O autor do Evangelho de Mateus usou como fonte a tradução grega pré-cristã do Velho Testamento, conhecida como Septuaginta, que traduziu a palava hebraica almah como parthenos (que geralmente indica virgindade), em apoio à sua ideia de que Jesus nasceu de uma virgem.[2] Estudiosos concordam que almah não se refere a virgindade, mas muitos cristãos conservadores ainda julgam a aceitabilidade de novas traduções bíblicas de acordo com a forma com que elas tratam Isaías 7:14.[3][4]

Contexto histórico[editar | editar código-fonte]

Em meados do século 8 A.C., o reino de Israel (chamado de Efraim em Isaías) e seu aliado Aram-Damasco (ou Síria) cercaram Jerusalém a fim de forçar o rei Acaz de Judá a se juntar à coalizão contra a Assíria. Acaz pediu ajuda à própria Assíria, porém, embora os assírios tenham destruído a Síria e o reino de Israel, Judá se tornou vassalo da Assíria. No fim do século 8, Ezequias, o filho e sucessor de Acaz, se rebelou, imaginando que, com a ajuda dos egípcios, ele poderia reconquistar a independência de Judá, o que não aconteceu e Jerusalém foi novamente sitiada. No fim do século 7, a Assíria foi conquistada pela Babilônia e, em 586 A.C., Judá foi conquistada pelos babilônios e sua população levada para a Mesopotâmia. O exílio durou apenas algumas décadas, já que, em 539, a Babilônia foi conquistada pelos persas e estes permitiram que os judeus retornassem a Jerusalém.[5]

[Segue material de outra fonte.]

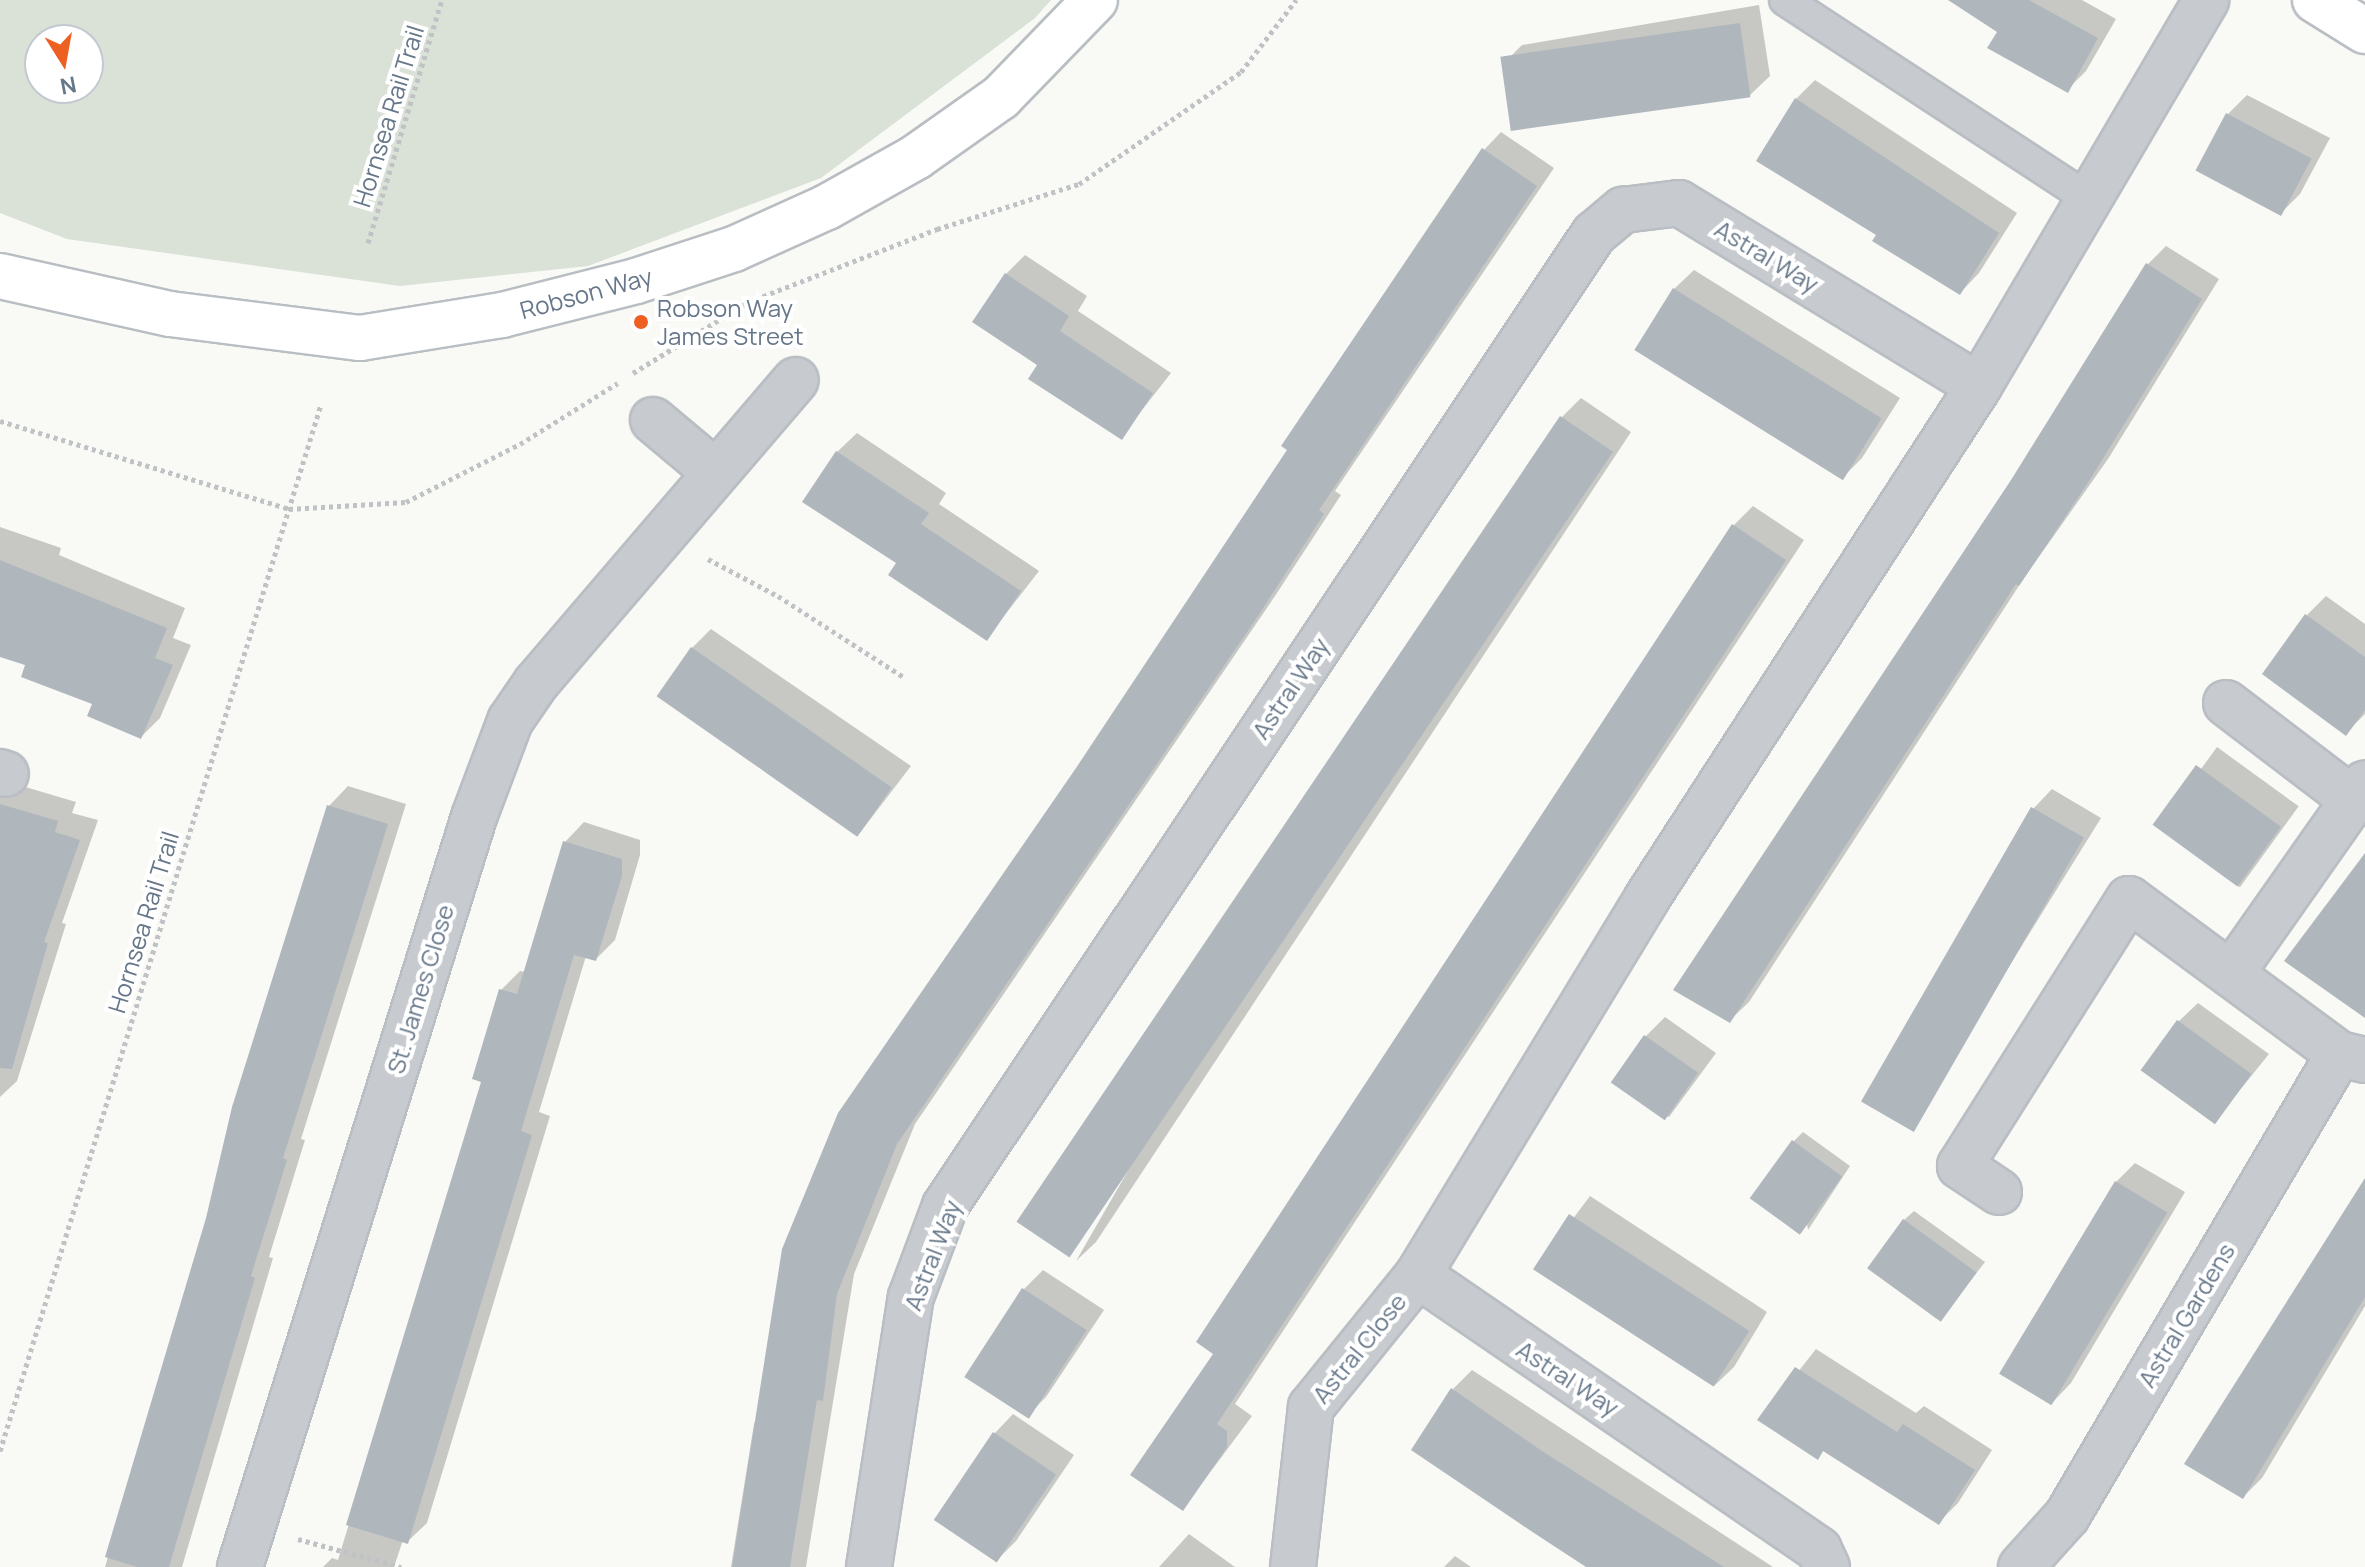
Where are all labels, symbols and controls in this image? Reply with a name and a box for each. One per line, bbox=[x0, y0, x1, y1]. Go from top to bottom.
street label: Hornsea Rail Trail bbox=[347, 22, 429, 210]
north arrow bbox=[24, 24, 104, 104]
text: N bbox=[58, 69, 79, 102]
street label: Astral Way bbox=[1710, 214, 1824, 298]
street label: Robson Way bbox=[517, 262, 655, 324]
place label: Robson Way James Street bbox=[657, 294, 804, 350]
marker: Robson Way James Street bbox=[632, 313, 650, 331]
street label: Astral Way bbox=[1246, 632, 1334, 744]
street label: Hornsea Rail Trail bbox=[102, 828, 184, 1016]
street label: St. James Close bbox=[381, 901, 459, 1077]
street label: Astral Way bbox=[898, 1196, 966, 1314]
street label: Astral Gardens bbox=[2132, 1238, 2240, 1392]
street label: Astral Close bbox=[1306, 1287, 1412, 1409]
street label: Astral Way bbox=[1512, 1334, 1624, 1422]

Isaías foi um profeta em Jerusalém durante os reinados de Acaz e Ezequias. A profecia em três versos foi feita durante o cerco dos israelitas e sírios, mas provavelmente só foi escrita durante o cerco da Assíria no tempo de Acaz e então revisada novamente quando Judá entrou em conflito com a Babilônia.

A bíblia hebraica[editar | editar código-fonte]

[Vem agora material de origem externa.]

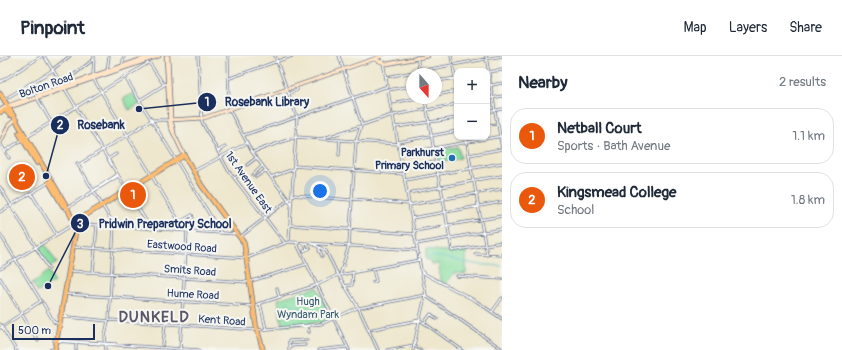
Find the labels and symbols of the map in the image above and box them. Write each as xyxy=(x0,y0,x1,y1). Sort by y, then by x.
north arrow xyxy=(406,68,442,104)
street label: Bolton Road xyxy=(17,70,75,101)
callout: Rosebank Library xyxy=(197,90,317,114)
text: 1 xyxy=(205,95,209,110)
text: Rosebank Library xyxy=(225,95,310,110)
callout: Rosebank xyxy=(50,113,133,137)
text: 2 xyxy=(57,118,64,133)
text: Rosebank xyxy=(77,118,126,133)
place label: Parkhurst Primary School xyxy=(375,146,445,172)
street label: 1st Avenue East xyxy=(222,149,275,216)
marker: Parkhurst Primary School xyxy=(447,153,457,163)
pin: 2 xyxy=(9,162,35,192)
pin: 1 xyxy=(120,180,146,210)
your location xyxy=(310,181,330,201)
callout: Pridwin Preparatory School xyxy=(70,211,239,235)
text: 3 xyxy=(77,217,84,232)
text: Pridwin Preparatory School xyxy=(98,217,232,232)
street label: Eastwood Road xyxy=(147,238,217,255)
street label: Smits Road xyxy=(163,262,217,279)
street label: Hume Road xyxy=(166,287,220,302)
park label: Hugh Wyndam Park xyxy=(277,295,340,321)
district label: DUNKELD xyxy=(118,308,190,327)
street label: Kent Road xyxy=(198,312,246,329)
scale bar xyxy=(12,322,95,341)

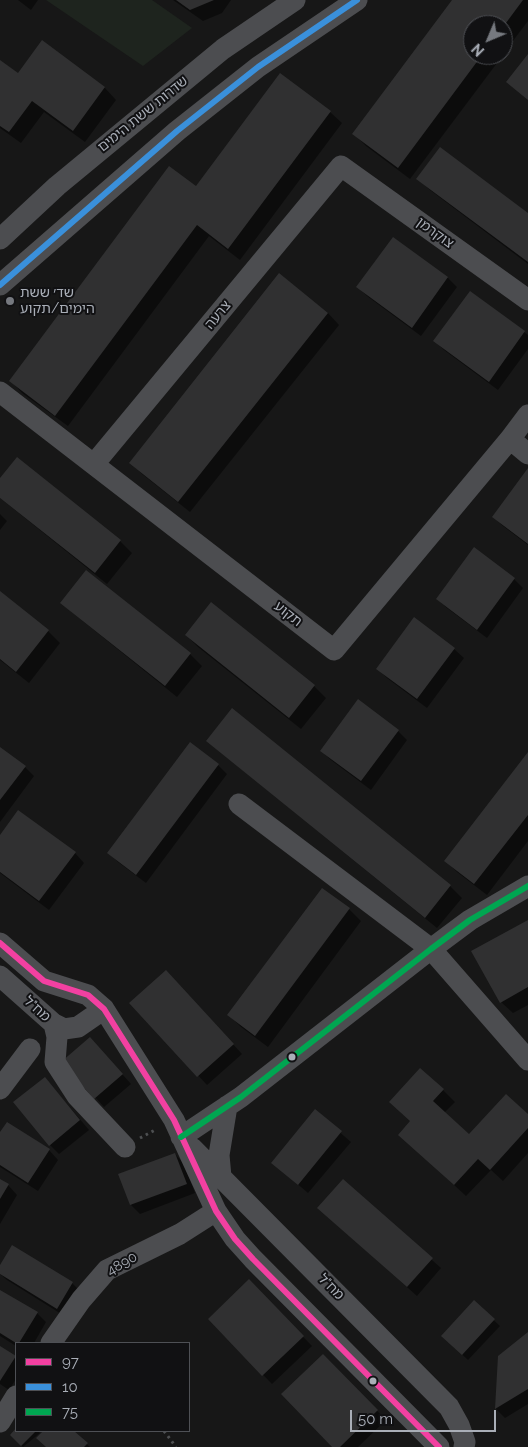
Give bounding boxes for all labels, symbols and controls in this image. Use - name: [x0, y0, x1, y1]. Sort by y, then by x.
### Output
- north arrow: [463, 15, 513, 65]
- text: N: [469, 40, 488, 59]
- street label: שדרות ששת הימים: [95, 73, 191, 155]
- street label: צוקרמן: [413, 214, 457, 252]
- place label: שד׳ ששת הימים/תקוע: [20, 285, 95, 318]
- marker: שד׳ ששת הימים/תקוע: [4, 295, 16, 307]
- street label: צרעה: [201, 297, 235, 333]
- street label: תקוע: [271, 598, 305, 630]
- street label: מח"ל: [20, 993, 54, 1025]
- unlabelled marker: [287, 1052, 297, 1062]
- street label: 4890: [104, 1249, 140, 1279]
- street label: מח"ל: [314, 1270, 348, 1304]
- legend: [15, 1342, 190, 1432]
- text: 97: [62, 1353, 79, 1371]
- unlabelled marker: [368, 1376, 378, 1386]
- text: 10: [62, 1378, 78, 1396]
- scale bar: [353, 1400, 499, 1432]
- text: 75: [62, 1403, 78, 1421]
- text: 50 m: [358, 1410, 393, 1428]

Prelúdio - Isaías 7:1-10[editar | editar código-fonte]

Judá está prestes a ser invadida pelos seus vizinhos do norte, Israel (também chamada de Efraim) e Aram-Damasco (Síria), mas Deus ordena o profeta Isaías que assegure ao rei Acaz que Deus destruirá os inimigos de Judá (Isaías 7:1-10):

Quando Acaz... era rei de Judá, o rei Rezim, da Síria, e Peca... rei de Israel, atacaram Jerusalém, mas não puderam vencê-la. Quando informaram à Casa de Davi que a Síria havia se aliado a Efraim, o coração de Acaz e do seu povo agitou-se... Mas o Senhor disse a Isaías: "Saiam, você e seu filho Sear-Jasube, e vão encontrar-se com Acaz... e diga a ele: "Tenha cuidado, acalme-se e não tenha medo... Assim diz o Senhor: "Isso não acontecerá..."[1]

A profecia - Isaías 7:11-16[editar | editar código-fonte]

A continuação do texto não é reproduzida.